== Required work ==
Write out the records again exactly and exclude the pictures.

(Images with lens parameters)
>>>
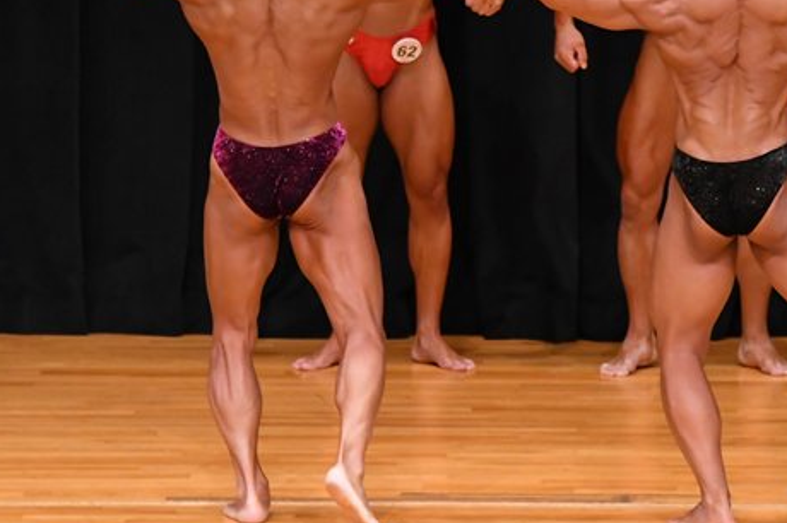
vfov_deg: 2.9
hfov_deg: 4.3
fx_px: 10485
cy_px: 179
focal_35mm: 480
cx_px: 535
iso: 4000
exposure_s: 1/400
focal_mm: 190
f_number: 5.6
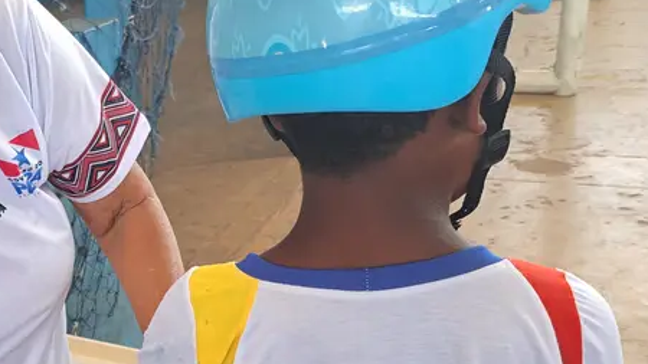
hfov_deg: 38.6
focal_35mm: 50
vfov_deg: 23.6
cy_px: 283
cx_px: 71
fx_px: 859
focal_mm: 5.23
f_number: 1.8
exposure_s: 1/60
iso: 160
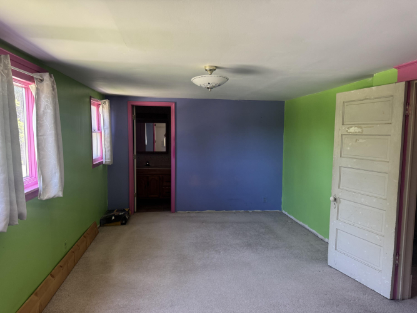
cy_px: 156
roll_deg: -0.5
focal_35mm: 24
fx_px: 289
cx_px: 208
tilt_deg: -4.8
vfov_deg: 56.8
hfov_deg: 71.6
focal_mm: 6.76
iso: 200
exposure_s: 1/118
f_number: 1.78
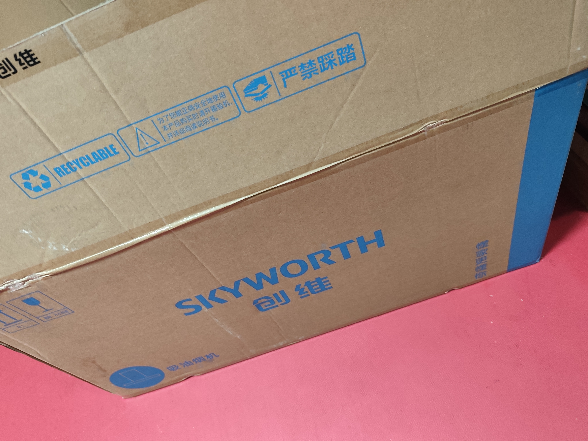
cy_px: 220
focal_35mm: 24
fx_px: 408
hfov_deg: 71.6
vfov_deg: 56.8
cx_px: 294
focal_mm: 5.84
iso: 1250
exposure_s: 1/33.3
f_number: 1.6
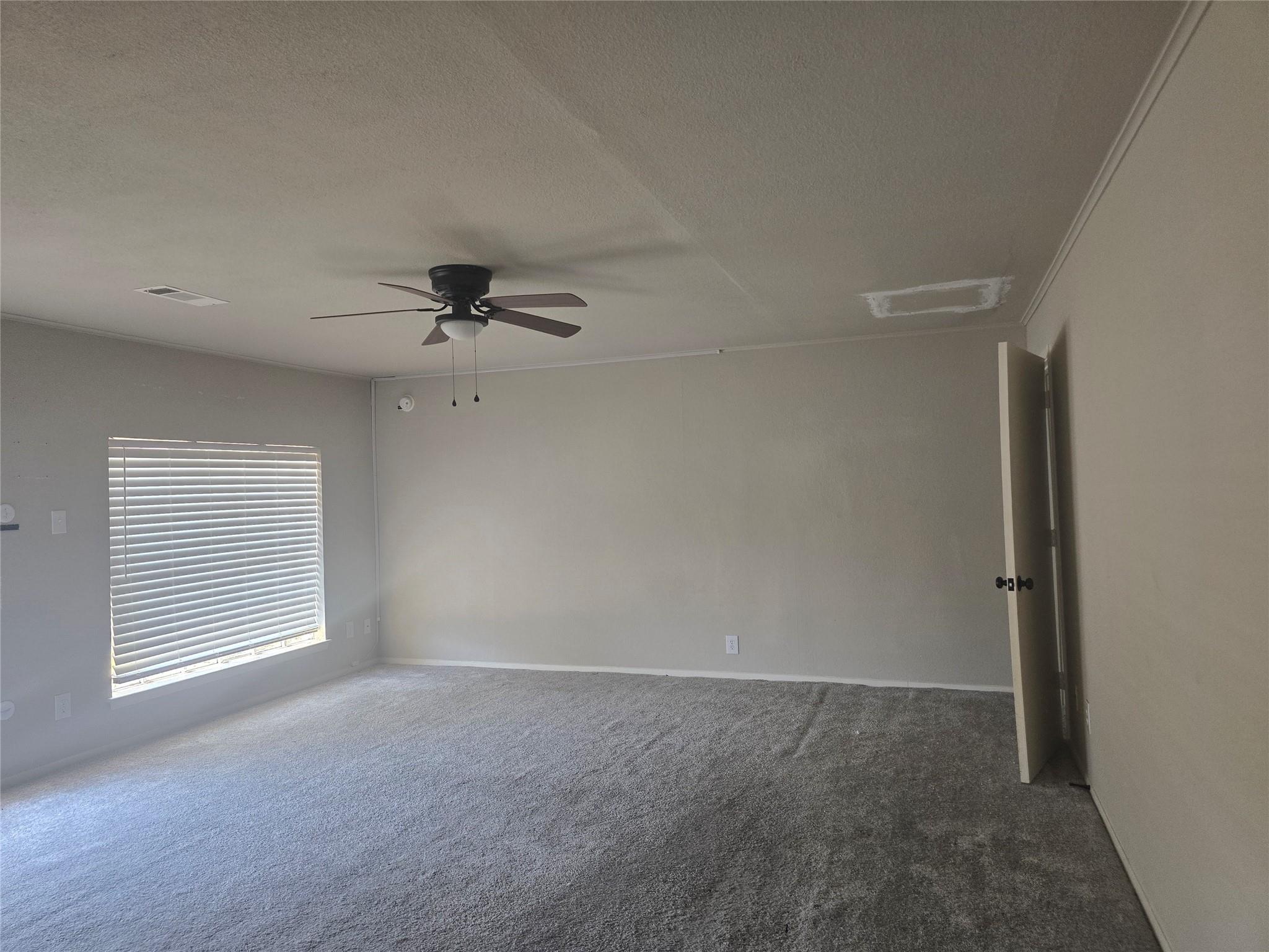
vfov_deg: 58.9
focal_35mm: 23
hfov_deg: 73.9
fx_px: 843
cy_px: 476
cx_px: 634
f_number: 1.7
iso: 200
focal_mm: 6.3
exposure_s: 1/180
<<<
== Expected answer ==
vfov_deg: 2.9
hfov_deg: 4.3
fx_px: 10485
cy_px: 179
focal_35mm: 480
cx_px: 535
iso: 4000
exposure_s: 1/400
focal_mm: 190
f_number: 5.6
hfov_deg: 38.6
focal_35mm: 50
vfov_deg: 23.6
cy_px: 283
cx_px: 71
fx_px: 859
focal_mm: 5.23
f_number: 1.8
exposure_s: 1/60
iso: 160
cy_px: 156
roll_deg: -0.5
focal_35mm: 24
fx_px: 289
cx_px: 208
tilt_deg: -4.8
vfov_deg: 56.8
hfov_deg: 71.6
focal_mm: 6.76
iso: 200
exposure_s: 1/118
f_number: 1.78
cy_px: 220
focal_35mm: 24
fx_px: 408
hfov_deg: 71.6
vfov_deg: 56.8
cx_px: 294
focal_mm: 5.84
iso: 1250
exposure_s: 1/33.3
f_number: 1.6
vfov_deg: 58.9
focal_35mm: 23
hfov_deg: 73.9
fx_px: 843
cy_px: 476
cx_px: 634
f_number: 1.7
iso: 200
focal_mm: 6.3
exposure_s: 1/180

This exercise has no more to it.